### Data for analysis ###

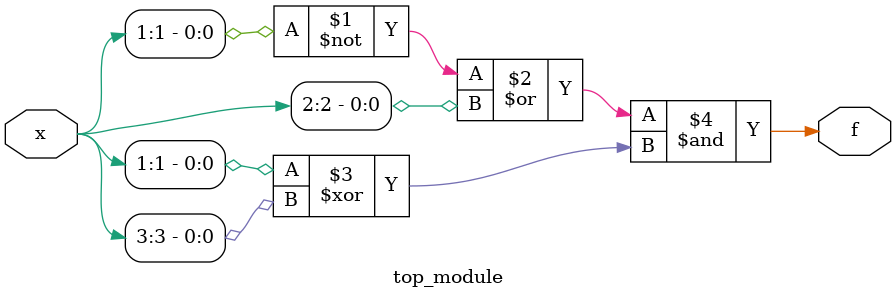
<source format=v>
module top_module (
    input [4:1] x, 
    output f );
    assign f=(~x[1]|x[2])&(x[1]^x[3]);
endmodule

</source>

###
### Data for analysis ###

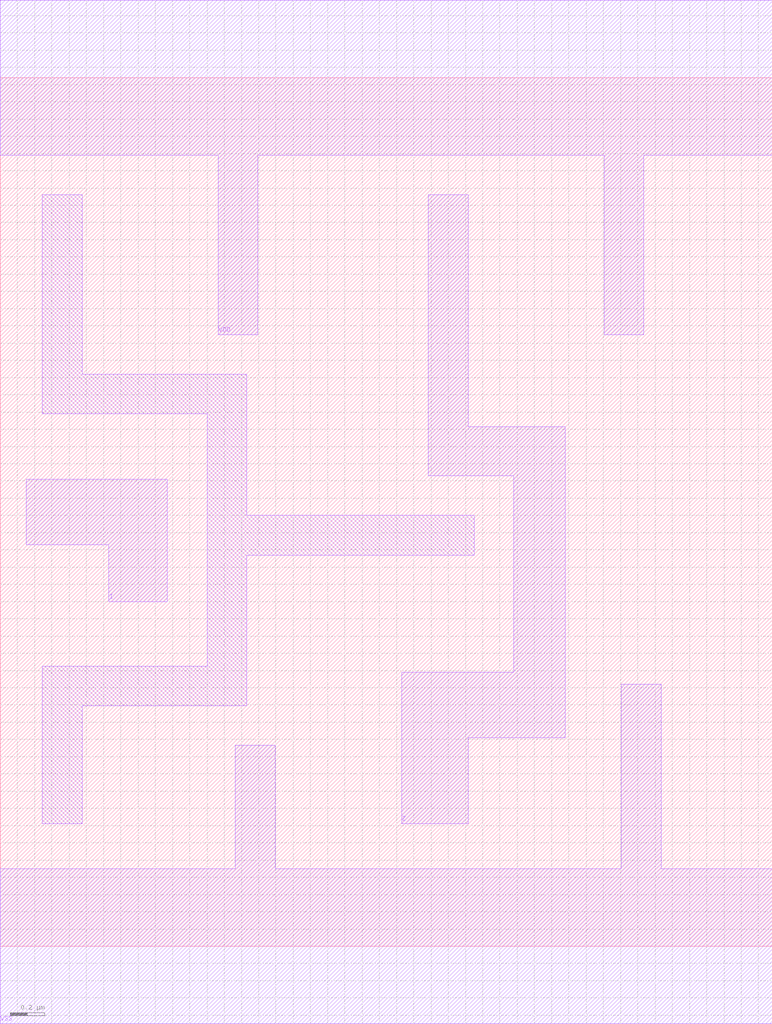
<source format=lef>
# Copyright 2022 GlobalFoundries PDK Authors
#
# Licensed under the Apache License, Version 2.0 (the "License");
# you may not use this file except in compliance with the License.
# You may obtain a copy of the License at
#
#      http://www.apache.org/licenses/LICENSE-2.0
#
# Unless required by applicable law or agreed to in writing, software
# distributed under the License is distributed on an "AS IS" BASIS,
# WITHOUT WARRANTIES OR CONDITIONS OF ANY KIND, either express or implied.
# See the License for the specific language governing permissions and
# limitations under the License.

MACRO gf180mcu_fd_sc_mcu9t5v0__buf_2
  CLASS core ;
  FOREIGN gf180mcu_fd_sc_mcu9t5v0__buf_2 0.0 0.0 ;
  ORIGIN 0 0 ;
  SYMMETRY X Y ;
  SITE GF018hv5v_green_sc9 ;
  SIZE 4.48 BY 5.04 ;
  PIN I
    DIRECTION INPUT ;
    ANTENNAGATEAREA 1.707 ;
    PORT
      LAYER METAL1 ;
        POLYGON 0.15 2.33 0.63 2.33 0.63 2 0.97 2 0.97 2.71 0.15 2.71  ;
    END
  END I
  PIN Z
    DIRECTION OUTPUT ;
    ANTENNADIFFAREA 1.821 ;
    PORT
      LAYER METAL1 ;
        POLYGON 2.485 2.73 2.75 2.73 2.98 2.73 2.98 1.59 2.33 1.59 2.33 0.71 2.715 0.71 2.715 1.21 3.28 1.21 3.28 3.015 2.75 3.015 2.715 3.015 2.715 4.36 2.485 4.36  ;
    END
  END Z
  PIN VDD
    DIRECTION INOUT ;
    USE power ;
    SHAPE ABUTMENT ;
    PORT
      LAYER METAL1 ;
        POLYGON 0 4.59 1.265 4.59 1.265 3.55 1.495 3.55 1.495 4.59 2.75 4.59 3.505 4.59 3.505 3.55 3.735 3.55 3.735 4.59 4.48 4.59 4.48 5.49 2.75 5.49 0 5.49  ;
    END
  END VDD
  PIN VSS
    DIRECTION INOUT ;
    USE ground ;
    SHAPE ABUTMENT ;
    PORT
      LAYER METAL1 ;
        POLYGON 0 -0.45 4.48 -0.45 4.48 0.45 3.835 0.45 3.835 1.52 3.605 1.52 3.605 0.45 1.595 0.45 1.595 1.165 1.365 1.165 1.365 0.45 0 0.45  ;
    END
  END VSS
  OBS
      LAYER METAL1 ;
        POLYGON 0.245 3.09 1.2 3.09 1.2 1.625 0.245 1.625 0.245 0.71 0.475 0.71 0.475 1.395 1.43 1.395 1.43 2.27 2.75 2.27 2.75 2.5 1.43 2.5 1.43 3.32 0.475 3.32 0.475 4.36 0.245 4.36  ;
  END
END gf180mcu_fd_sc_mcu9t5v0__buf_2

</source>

###

[Exercise prompt]
Each line holding the word "source" must be pulled from the records.

[Exercise response]
<source format=v>
</source>
<source format=lef>
</source>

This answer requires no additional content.